Rich in calcium; contain indole-3 carbinol

which helps to alleviate cramps and maintain hormonal regulation

Chickpeas, lentils, seafood, cooked spinach, pumpkin seeds

High in iron which may be low due to blood loss during menstruation

Fruits such as bananas

High in magnesium which is a natural cramp reliever and reduce PMS

Lean meats and protein such as chicken, tofu or beans

High in protein which helps energy levels and keeps cravings at bay

Celery and parsley

Natural diuretics can help with digestive issues and menstrual bloating

Herbal teas: Ginger and chamomile

Natural anti-inflammatory which can reduce cramping.

Research shows that glycine, which can be found in chamomile tea is effective in reducing muscle spasms and relaxing the nerves

Sweet potato

Rich in vitamin A, they will also help your liver break down excess estrogen, balance out your blood sugar levels, and balance your mood.

Omega 3 (Fish oil) supplements

Studies have shown that young women and adults taking omega-3 supplements experience far less stomach cramping, due to a decrease in prostaglandin levels. In addition to less frequent cramping, if and when cramping did occur, it was found to be less painful and for a shorter period of time.

 

 

Foods to avoid

Why?

Fatty meats and fried foods

High in saturated fats which can worsen period pain

Caffeine

Can cause blood vessels to constrict making cramps more severe

> Try turmeric lattes, matcha lattes with nut-based milks or decaf coffee if you must.

Alcohol

Causes inflammation and fluctuating blood sugar level which worsens cramps

Sugar and white carbohydrates such as pasta and white bread

Causes inflammation and fluctuating blood sugar level which worsens cramps

Dairy

May contain Omega 6 fatty acids which can increase inflammation, increasing cramping and bloating.

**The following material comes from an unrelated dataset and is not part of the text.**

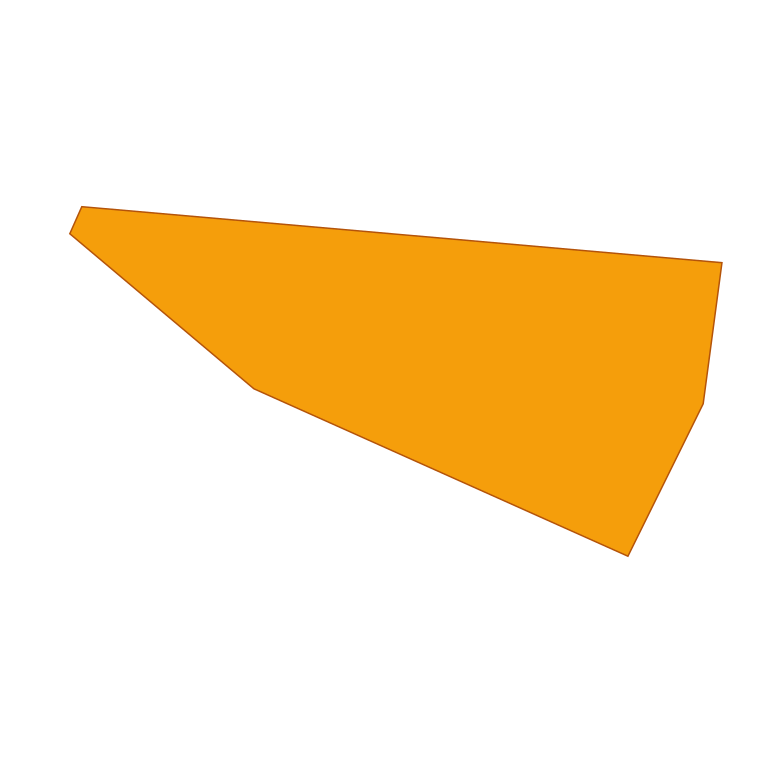 SVG path tracing the border of Sint Maarten, rotated 5°
{"feature_id": "SXM", "entity_name": "Sint Maarten", "entity_type": "country or territory", "adm_level": 0, "iso_a3": "SXM", "parent_name": "North America", "parent_adm1": "", "projection": "orthographic", "projection_center": [-63.073, 18.044], "detail": "fine", "context": "isolated", "style": "filled", "palette": "amber", "viewbox_px": 768, "rotation_deg": 5, "n_neighbors": 0, "source": "natural_earth", "source_scale": "50m", "svg_char_len": 250}
<svg xmlns="http://www.w3.org/2000/svg" viewBox="0 0 768 768"><g transform="rotate(5 384 384)"><path d="M67.5,233.7L710.1,233.7L703.7,375.9L642.0,534.3L254.8,400.1L57.9,261.7L67.5,233.7Z" fill="#f59e0b" stroke="#b45309" stroke-width="1.5"/></g></svg>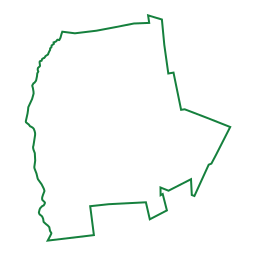 the district of Addison, Vermont, United States of America
{"feature_id": "52423323B4110590871178", "entity_name": "Addison", "entity_type": "district", "adm_level": 2, "iso_a3": "USA", "parent_name": "United States of America", "parent_adm1": "Vermont", "projection": "albers", "projection_center": [-73.298, 44.028], "detail": "fine", "context": "isolated", "style": "outline", "palette": "green", "viewbox_px": 256, "rotation_deg": 0, "n_neighbors": 0, "source": "geoboundaries", "source_scale": "gbopen_adm2", "svg_char_len": 1645}
<svg xmlns="http://www.w3.org/2000/svg" viewBox="0 0 256 256"><path d="M42.8,218.0L43.2,219.0L43.5,221.3L43.7,222.0L46.1,224.2L47.8,225.5L49.3,227.2L49.9,230.3L50.1,231.0L51.3,233.0L51.3,233.6L50.1,236.1L47.7,240.6L86.5,236.0L93.9,235.1L90.2,206.2L108.7,204.2L145.9,202.3L149.8,219.3L166.9,210.4L162.7,194.0L160.6,195.2L160.5,187.5L168.5,190.7L191.0,179.2L191.8,195.0L194.4,196.0L208.7,164.7L211.4,163.6L216.0,154.9L230.2,127.0L206.9,117.8L184.7,109.3L181.1,109.8L173.5,72.6L168.3,73.5L164.3,44.9L161.9,19.5L148.1,15.4L149.2,22.9L133.9,23.5L115.1,27.2L96.5,30.7L74.9,33.3L62.3,31.7L61.4,34.3L60.5,37.7L59.3,40.0L59.0,40.1L57.7,39.7L57.3,39.8L56.3,41.2L55.5,41.7L53.6,42.4L53.9,43.8L51.6,45.5L51.4,47.3L50.2,48.3L50.1,48.6L50.1,49.9L49.3,51.3L48.2,53.7L48.1,54.4L45.5,56.1L45.0,57.0L44.2,58.0L43.5,58.1L42.1,59.1L41.6,60.7L41.2,60.9L40.3,61.0L39.7,61.6L39.6,62.4L40.0,65.6L39.8,66.3L38.1,67.8L37.8,68.6L37.7,69.5L37.9,70.7L38.3,71.4L38.2,71.8L37.3,73.3L37.0,76.2L36.2,80.0L36.0,80.7L34.5,82.7L33.5,83.3L32.3,85.4L32.3,85.9L32.9,88.1L33.5,91.6L33.6,93.6L32.1,99.0L28.3,107.2L28.0,110.4L27.5,113.7L25.8,121.3L26.0,122.3L27.8,123.8L28.6,124.3L30.1,126.3L30.9,126.6L32.6,127.6L33.7,128.7L34.6,131.0L34.7,131.4L35.1,133.1L35.1,135.0L33.5,145.3L33.1,146.8L33.1,147.9L33.5,149.7L34.8,153.1L35.2,160.6L34.3,167.1L34.5,168.4L36.5,173.6L37.6,178.3L38.0,179.3L41.6,184.3L43.8,188.7L44.4,190.6L44.4,191.2L42.9,195.1L42.2,197.3L42.1,199.0L42.4,200.0L44.5,202.0L44.9,202.6L44.9,203.0L44.5,204.1L43.7,205.4L42.1,206.2L40.2,208.2L39.6,209.5L38.9,212.4L39.0,213.0L39.6,214.4L41.7,216.0L42.4,217.0L42.8,218.0Z" fill="none" stroke="#15803d" stroke-width="2"/></svg>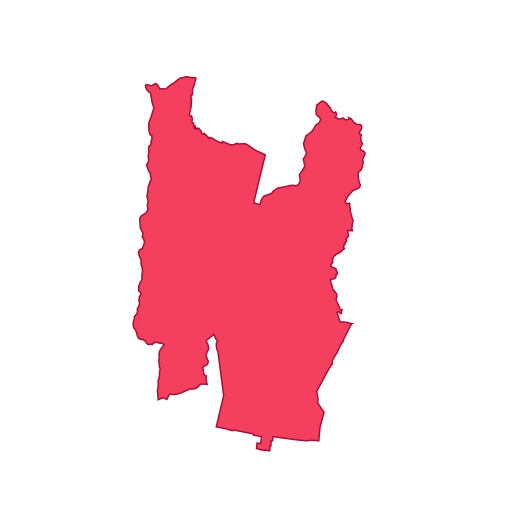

> Try coconut yoghurt or dairy-free milk alternatives

 

Consistency Throughout your Cycle

As with all natural interventions, the goal of incorporating anti-inflammatory foods is to to tackle the root cause of period pain, so this is a long term strategy and shouldn’t be approached as a quick fix. Eating broccoli once won’t make your dysmenorrhea disappear. Furthermore, implementing dietary changes should not be reactive. It differs from taking a pill in the sense that it should not just be done only after we feel negative symptoms. The goal is to maintain a consistent, balanced diet that minimizes inflammation, rather than just minimizing its effects.

It takes time for the body to come back to equilibrium especially when it has experienced chronic stress over an extended period of time. Anti-inflammatory diets should be followed for at least three months for best results. However, the most important time to follow this strictly is in the week leading up to and during your cycle before prostaglandins are released.